Эстебан поднимает лицо кверху, он смотрит на клочок голубого неба, еле видного из этого каменного колодца. Солнце уже встало, и небо немного золотится, эдакий золотисто-голубой квадратик, невозможно далёкий. К нему и обращает свой последний взгляд Эстебан. Последний, потому что Карл делает мне быстрый знак рукой, и я, поспешно, судорожно нажимая на спуск, выпускаю все одиннадцать пуль в стоящего передо мной человека. Лишь бы он не успел посмотреть мне в глаза… Лишь бы не успел…

Он падает, одно-два судорожных движения, и распростёртое тело замирает. Ар, тот, что на сцене, что стрелял, спокойно возвращается в комнату. За ним внимательно наблюдает другой Ар, тот, что сидит в партере.

Все по очереди значительно жмут мне руку. Я подхожу к бару и, налив полный стакан виски, залпом осушаю его. Никакого действия. Осушаю второй. Иду в свою комнату, валюсь на постель. Засыпаю мёртвым сном,

А тем временем, как мне рассказали потом, Карл и Ирма завернули тело Эстебана в плед, погрузили в багажник красной машины и ровно в восемь часов (когда многие офисы ещё не открылись, но машину поставить уже негде) выезжают из двора. В тот момент, когда Карл доехал до середины одной из центральных улиц города, из сплошного потока машин, стоявших у тротуара, отъехал белый «фиат» с Рикой за рулем. Красный автомобиль занял его место. Карл и Ирма вылезли из него и, не запирая, отправились в соседнее кафе завтракать.

В час дня Гудрун (она уж не упустит возможности покрасоваться) позвонила в полицию и торжественно сообщила о приведении в исполнение «приговора революционного суда» «Армии справедливости» и о месте, где можно найти тело.

Вот так это всё произошло.

Вот так я навсегда расстался со своим самым лучшим, самым близким когда-то другом Эстебаном.

Вот так я миновал ещё один рубеж в своей жизни.

Хоть Эстебан и был коммунистом, а коммунистов в нашей стране правительство (официальное) недолюбливает, а миллионеры, то есть те, кто правит фактически, ненавидят, но всё-таки оставить убийство без последствий было нельзя.

И так уже много шуму наделали оба похищения, а теперь ещё и убийство!

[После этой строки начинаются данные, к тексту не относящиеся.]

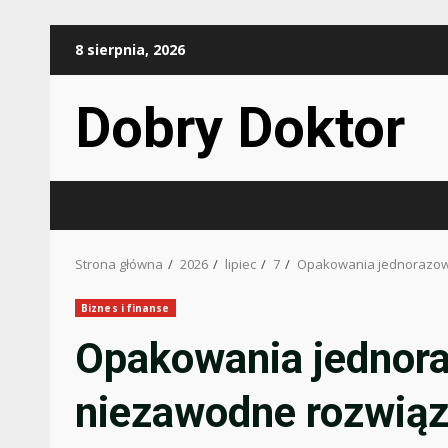
Przejdź
8 sierpnia, 2026
do
treści
Dobry Doktor
Strona główna
2026
lipiec
7
Opakowania jednorazowe
Biznes i finanse
Opakowania jednora
niezawodne rozwiąz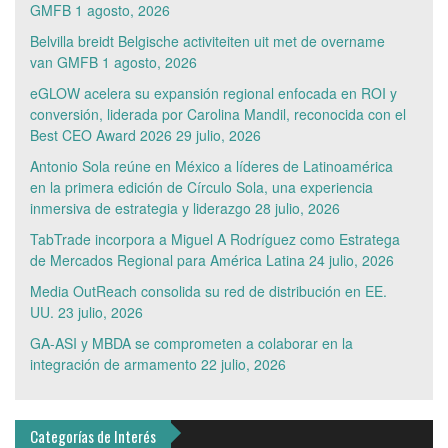
GMFB
1 agosto, 2026
Belvilla breidt Belgische activiteiten uit met de overname
van GMFB
1 agosto, 2026
eGLOW acelera su expansión regional enfocada en ROI y
conversión, liderada por Carolina Mandil, reconocida con el
Best CEO Award 2026
29 julio, 2026
Antonio Sola reúne en México a líderes de Latinoamérica
en la primera edición de Círculo Sola, una experiencia
inmersiva de estrategia y liderazgo
28 julio, 2026
TabTrade incorpora a Miguel A Rodríguez como Estratega
de Mercados Regional para América Latina
24 julio, 2026
Media OutReach consolida su red de distribución en EE.
UU.
23 julio, 2026
GA-ASI y MBDA se comprometen a colaborar en la
integración de armamento
22 julio, 2026
Categorías de Interés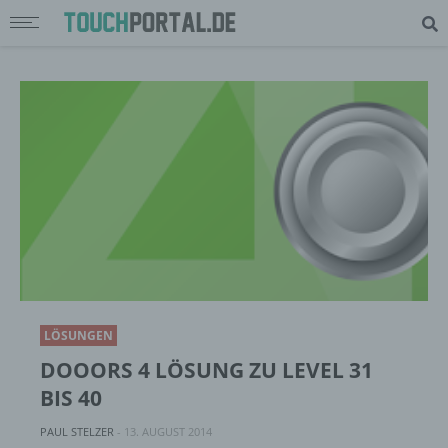
LÖSUNGEN
DOOORS 4 LÖSUNG ZU LEVEL 31
BIS 40
PAUL STELZER
-
13. AUGUST 2014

Да и игнорировать то, что принято называть «реакцией общественного мнения», было невозможно.

Уже не тысячи, а сотни тысяч людей вышли на демонстрации, прокатилась волна забастовок, даже не очень-то дружелюбно настроенные к коммунистам лидеры других партий, стараясь не выбиться из общей струи, выступили с гневными речами.

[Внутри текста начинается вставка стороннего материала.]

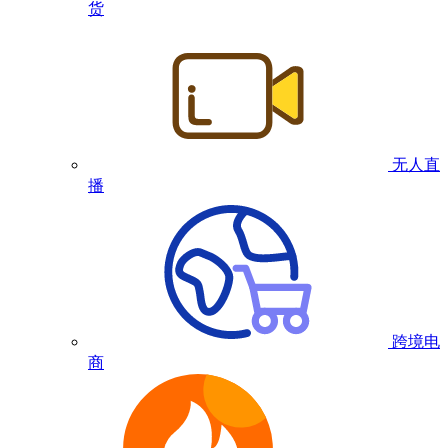
货
无人直
播
跨境电
商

Предсмертное послание Эстебана без конца перепечатывали газеты, читали по радио и на митингах (словно сам он выступал перед народом).

Вы, наверное, удивляетесь, что я вам не привёл это послание. Но для меня оно как нож в сердце. Я затыкал уши или выключал телевизор, когда слышал слова, что были в том письме. Какие слова? А впрочем, мне ведь всё равно когда-нибудь придётся к этому вернуться. Так уж лучше сейчас. Только я не хочу снова это читать! Не могу! Читайте сами. Вот что писал Эстебан:

«Товарищи, вы, которые живы, которые делали, а теперь делают без меня моё дело, простите, что покинул вас на середине пути. Вы знаете — не моя в том вина, да и, может, своей смертью я всё же принесу пусть небольшую, но пользу. (А только в случае моей насильственной смерти вы прочтёте это письмо.) Если, узнав о том, как я погиб, и поняв, что к чему и в чём подлинная справедливость, кто-то встанет в наши ряды, я буду считать, что умру не зря.

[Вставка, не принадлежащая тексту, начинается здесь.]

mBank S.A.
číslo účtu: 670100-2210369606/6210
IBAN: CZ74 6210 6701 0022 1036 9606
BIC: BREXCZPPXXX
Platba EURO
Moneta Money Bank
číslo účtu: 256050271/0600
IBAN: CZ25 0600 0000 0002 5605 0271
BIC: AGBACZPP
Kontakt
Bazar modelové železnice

Сейчас много теорий и мнений относительно того, как исправить мир. Как сделать его справедливым, честным, светлым и мирным. Но только наша, основанная на науке теория правильна.

Нет, конечно, не все, кто не с нами, сволочи и фашисты. Есть много честных, но наивных людей, крепко верящих в разные сказки, есть добрые слепцы, есть, особенно среди молодёжи, энергичные, полные желания бороться, да не знающие как, а потому слушающие иной раз тех, у кого голос громче. Много есть и таких, кто доверчив, кто верит тем, кому верить нельзя. Все они хотят справедливости на земле, но, только поняв истину, только примкнув к нам, они смогут добиться этой цели.